Mars 1942, les Indes Néerlandaises capitulent face au rouleau compresseur japonais. « Au départ, nous n’avions pas trop de problèmes avec les Japonais, mais nous devions les saluer lorsqu’on les croisait, sinon ils nous battaient », explique George. L’usine finit par s’arrêter faute de matières premières car les Japonais ponctionnent toutes les ressources de l’archipel. En décembre 1943, la situation des étrangers non hollandais, jusqu’alors seulement obligés de porter un badge distinctif, va prendre un tour plus tragique. George est arrêté et incarcéré dans un camp érigé à Surabaya. Ensuite déporté dans deux camps de concentration des alentours de Bandung, il sera enfin forcé de travailler à la construction d’une voie ferrée, et ne retrouvera la liberté qu’en septembre 1945.

Ce « citoyen indonésien avec un passeport grec », comme il aime à se décrire, va subir l’horreur des camps japonais où les prisonniers occidentaux sont entassés à 8000 dans des locaux aptes à recevoir seulement 800 personnes. Leur vie est à la merci des occupants. Trois bols de porridge de riz délavé par jour, battu, torturé, quelquefois obligé de boire de l’urine ou des bouillons de viande de chien pour survivre, forcé par les soldats nippons à devenir le fossoyeur de ses camarades d’infortune, George Tsounas ne devra son salut qu’à sa jeunesse et à sa solide constitution. De retour à Surabaya, il retrouve Pien, cette jeune Hollandaise qu’il va épouser, et puis « la famille, les amis, les affaires… ».

Ne souhaitant pas revenir dans une Grèce déchirée par la guerre civile, George Tsounas entreprend de nouveaux négoces dans cette jeune Indonésie qui se bat encore pour son indépendance, notamment dans les rues de Surabaya. Il démarre finalement une fabrique de chocolat en pleine période trouble d’après-guerre. Un gouvernement indonésien sous la présidence de Sukarno est formé, alors que les troupes britanniques d’abord, puis une armée hollandaise reconstituée ensuite lui contestent son autorité dans de nombreuses régions.

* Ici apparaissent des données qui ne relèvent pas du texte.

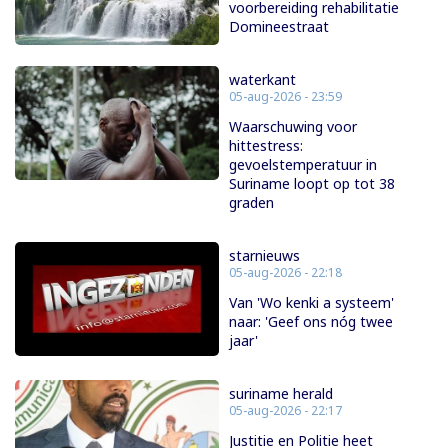
voorbereiding rehabilitatie
Domineestraat
waterkant
05-aug-2026 - 23:59
Waarschuwing voor
hittestress:
gevoelstemperatuur in
Suriname loopt op tot 38
graden
starnieuws
05-aug-2026 - 22:18
Van 'Wo kenki a systeem'
naar: 'Geef ons nóg twee
jaar'
suriname herald
05-aug-2026 - 22:17
Justitie en Politie heet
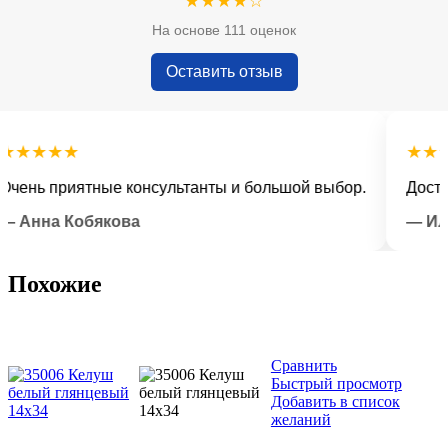
★★★★☆
На основе 111 оценок
Оставить отзыв
★★★
★★★★
ь приятные консультанты и большой выбор.
Доставка 
нна Кобякова
— Илья 
Похожие
Сравнить
Быстрый просмотр
Добавить в список
желаний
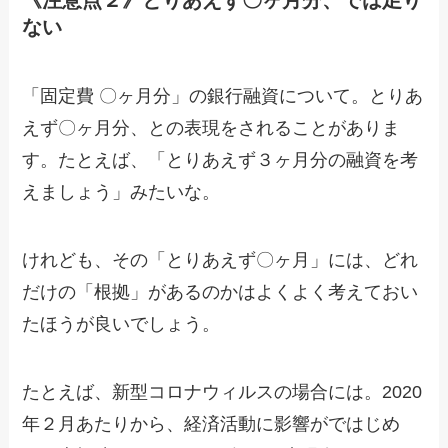
ない
「固定費 〇ヶ月分」の銀行融資について。とりあ
えず〇ヶ月分、との表現をされることがありま
す。たとえば、「とりあえず３ヶ月分の融資を考
えましょう」みたいな。
けれども、その「とりあえず〇ヶ月」には、どれ
だけの「根拠」があるのかはよくよく考えておい
たほうが良いでしょう。
たとえば、新型コロナウィルスの場合には。2020
年２月あたりから、経済活動に影響がではじめ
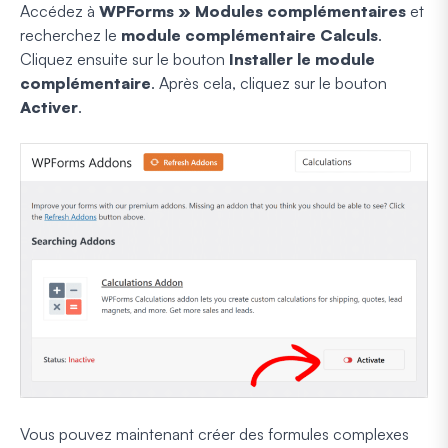
Accédez à
WPForms » Modules complémentaires
et
recherchez le
module complémentaire Calculs
.
Cliquez ensuite sur le bouton
Installer le module
complémentaire
. Après cela, cliquez sur le bouton
Activer
.
Vous pouvez maintenant créer des formules complexes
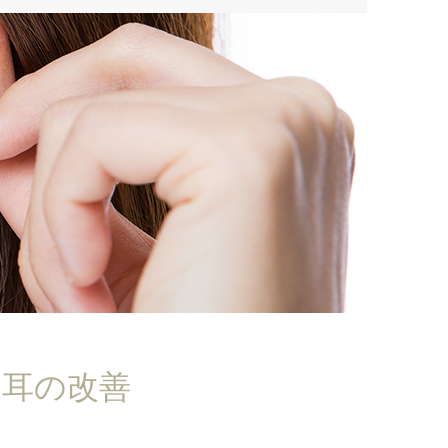
う耳の改善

Pour ajouter à la confusion, les Nations Unies mettront du temps à reconnaître le pays.

Quelques années plus tard, la chocolaterie sera finalement confisquée par l’armée indonésienne lors d’un nouveau revirement de situation. Sukarno, pourtant favorable à une présence étrangère, y compris hollandaise, va changer d’attitude devant le refus de l’ancienne puissance coloniale de céder la Papouasie-Nouvelle-Guinée de l’ouest. En rétorsion, l’Indonésie va quitter son siège de l’ONU et confisquer les biens appartenants à des Hollandais. « Une petite partie du capital de ma société provenait d’investisseurs hollandais et cela a justifié la confiscation », explique George Tsounas. Jamais battu, toujours volontaire et enthousiaste, le plus ancien des expatriés d’Indonésie, qui fut aussi consul honoraire de son pays pendant de longues années, ne s’est jamais découragé. Il est d’ailleurs encore actif aujourd’hui dans ses bureaux de Jakarta.

« Dans ce pays, on peut tout perdre en un jour, mais on peut tout reconstruire le lendemain », raconte-t-il philosophe. Fidèle à ses origines grecques, il est finalement devenu armateur, après avoir lancé quantité impressionnante d’entreprises, de l’exportation de matières premières à l’importation du whisky Johnny Walker, en passant par l’assurance de navires et bien d’autres encore. De cette vie extraordinaire, il reste ce livre qu’il vient de publier à compte d’auteur et dans lequel il aime aussi donner son interprétation des événements et son sentiment sur les grands personnages clés de l’Indonésie. A dévorer sans retenue.